NikiTo said:
Once you have it walking, why not make it run?!?! Maybe you are defining your problem in the wrong way. The same logic should apply to running and jumping. You should not code a walker, then separately code a runner, then separately code a jumper. You need to define a something with two legs. In my opinion, if you do not define a something with two legs and keep from there, you are defining the problem in a wrong way.
I did not made it to the running because i had the issue of ragdoll falling on its nose occasionally and i did not know why, so i focused on that. I assumed my math is wrong, improved it, checked it… also made a good walking behavior instead that dumb state machine.
But nothing helped. I kept tipping over and falling to the floor, no matter what i did.
Finally i figured out the issue was Newton contact caching. After it refreshes contacts, it can happen they move from the front of the foot to the middle for one frame. And this means the foot can not apply so much force as the controller expects. Because humans are tall and their support polygon is small, this tiny inaccuracy is enough to tip over a second later. The ragdoll is doomed to fall, because there is no way to prevent it without making a step.
I fixed this issue with positioning the contacts myself, but at this time i already focused on GI and actually the ragdoll is broken because i changed too many things. So can't continue without spending weeks on this, and currently don't have time for that.
A similar issue was that i controlled joint motors with target orientation for the next frame. But because rotation angles are so small and quaternions can not deal with tiny angles robustly due to necessary normalization i had to switch to target angular velocity instead.
Such issues are really unexpected. You would think such tiny differences do not matter, but efficient balancing (meaning to move as fast as possible) requires really accurate simulation. No wonder toddlers need a whole year to learn it.

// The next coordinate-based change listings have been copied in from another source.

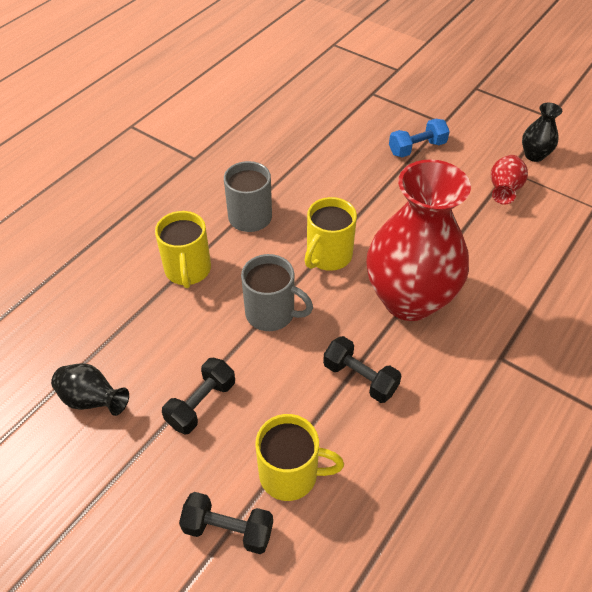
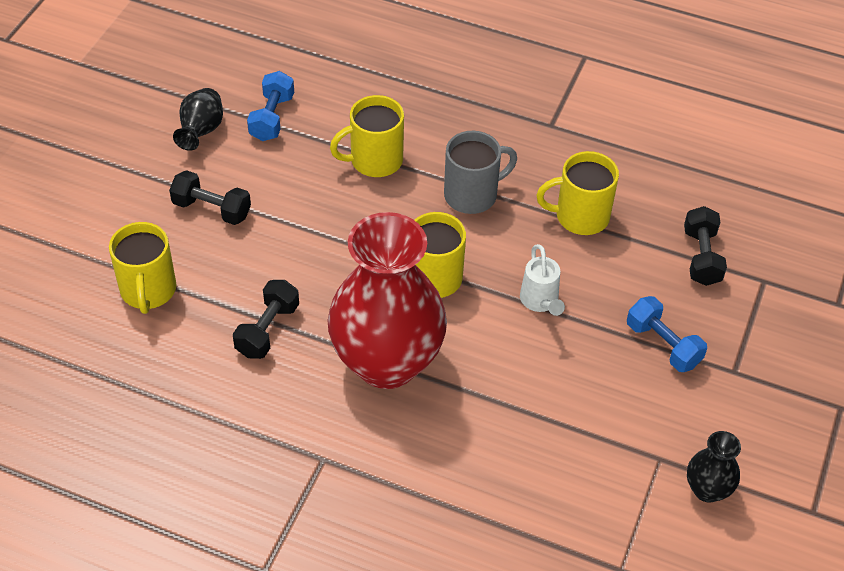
camera: 75 degrees right, 0 degrees up
black dumbbell [179,492,273,554] -> black dumbbell moved to [684,206,727,286]
grey mug [241,254,313,331] -> none
red vase [491,155,528,205] -> none
none -> blue dumbbell [247,71,294,141]
none -> white watering can [520,244,565,316]
none -> yellow mug [536,151,619,235]

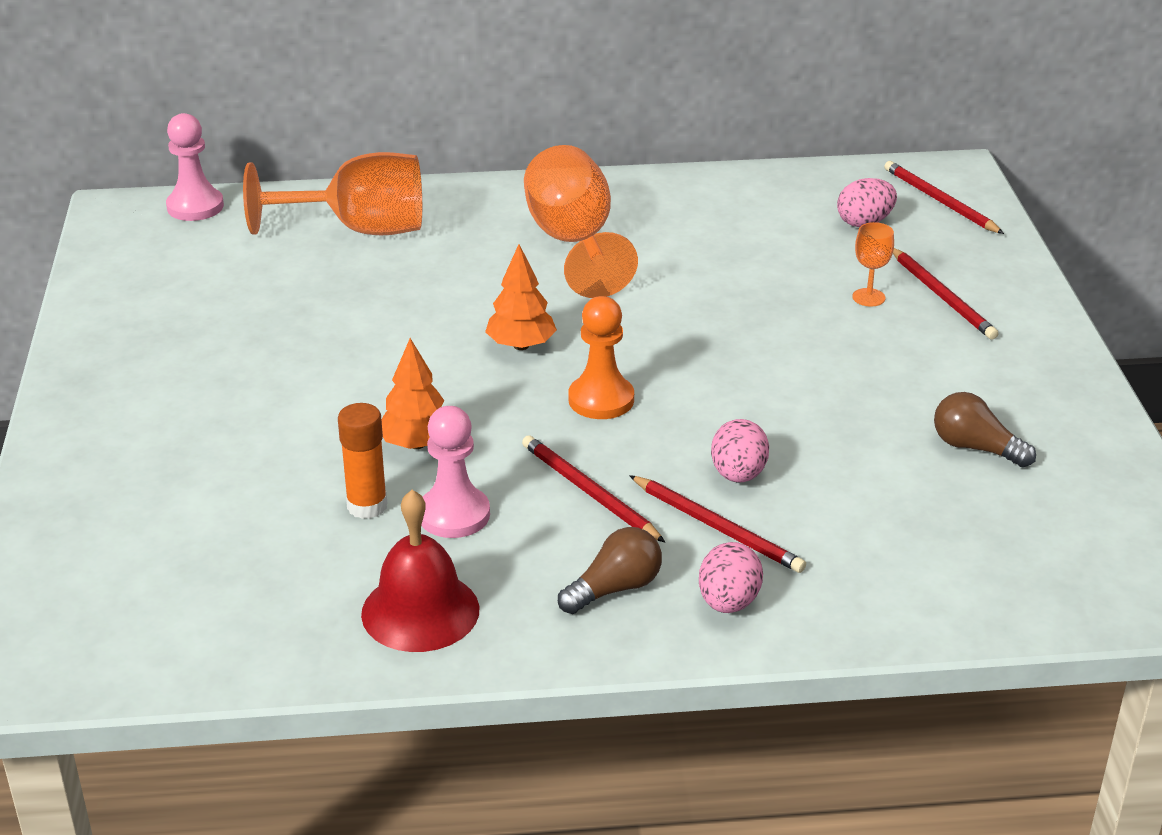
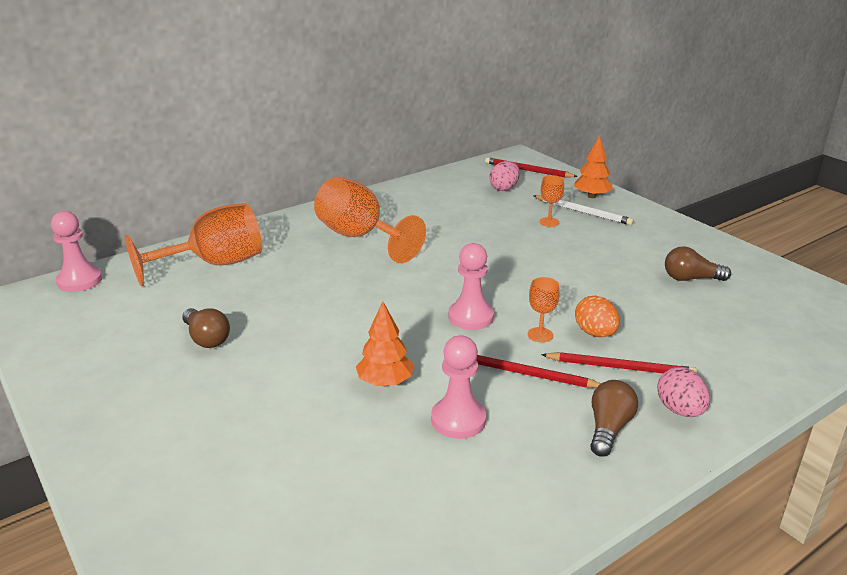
camera: 30 degrees left, 5 degrees down
orange glue stick [338,403,388,519] -> none
red bell [361,490,479,652] -> none
orange tree [485,244,557,350] -> orange tree moved to [574,135,613,198]
orange pawn [569,296,634,419] -> pink pawn [448,243,494,330]
pink egg [711,419,769,483] -> orange egg [575,296,620,337]
red pencil [893,248,999,340] -> white pencil [534,195,634,225]
none -> brown light bulb [182,308,230,348]
none -> orange goblet [528,277,559,342]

Ofc, we could solve such issues with cheating. By positioning the contact out of the actual foot balancing would become very easy (for me at least). Probably this is necessary for games, because they do not always aim for realism. Superpowers, moving unnaturally quick, etc.

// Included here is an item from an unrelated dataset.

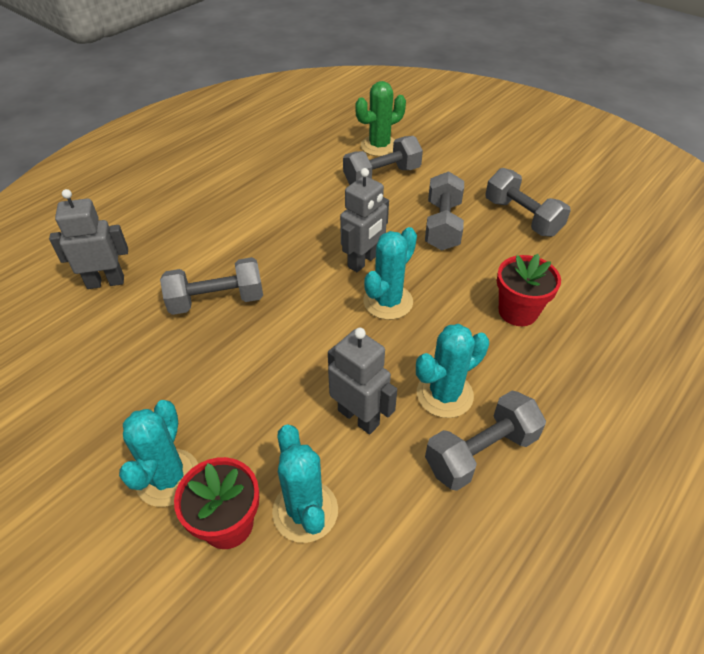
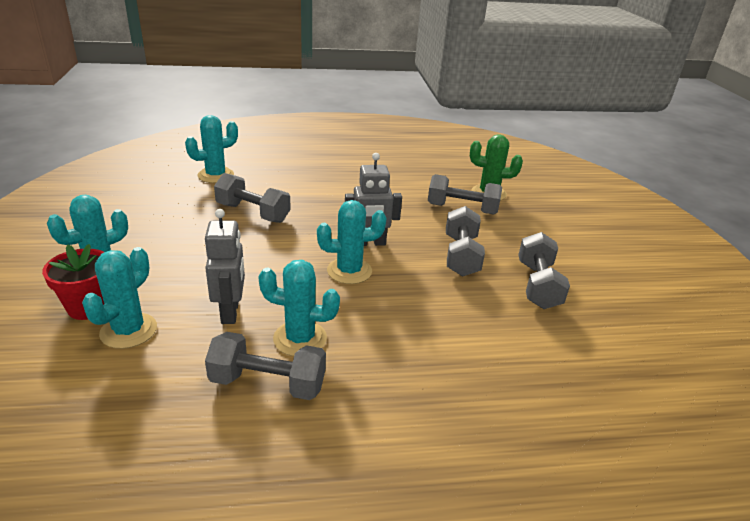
camera: 40 degrees right, 15 degrees down
grey robot [49,189,128,289] -> turquoise cactus [185,115,238,183]
grey dumbbell [425,171,464,250] -> grey dumbbell turned 45 degrees counterclockwise [446,206,485,276]
red flower pot [497,254,561,326] -> none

But first i want to do it right so i learn it properly, and if i do it right it will look real without any need for animation. (And it could drive real robots :D )
There are many ways to tackle this problem. My approach is just one of many, but it certainly is not wrong. Ofc. i'd like to have a general solver that makes no difference between walking, running, or any other motion. But first i need to understand both physics and motion planning, and you can not write a solver for a problem you do not fully understand yet. The first step is done, which is the balancing controller that is general for running, walking and any upright motion of bipeds. (though, useless for snakes - but their motion would be easy to model in comparison)
Maybe i can replace the analytic pendulum model with some general solve of an optimization problem in a far future, but having hardcoded subcontrollers for walking, running, crawling or climbing could end up faster and easier to tweak for desired results. Downside is it wont work for animals without extra work.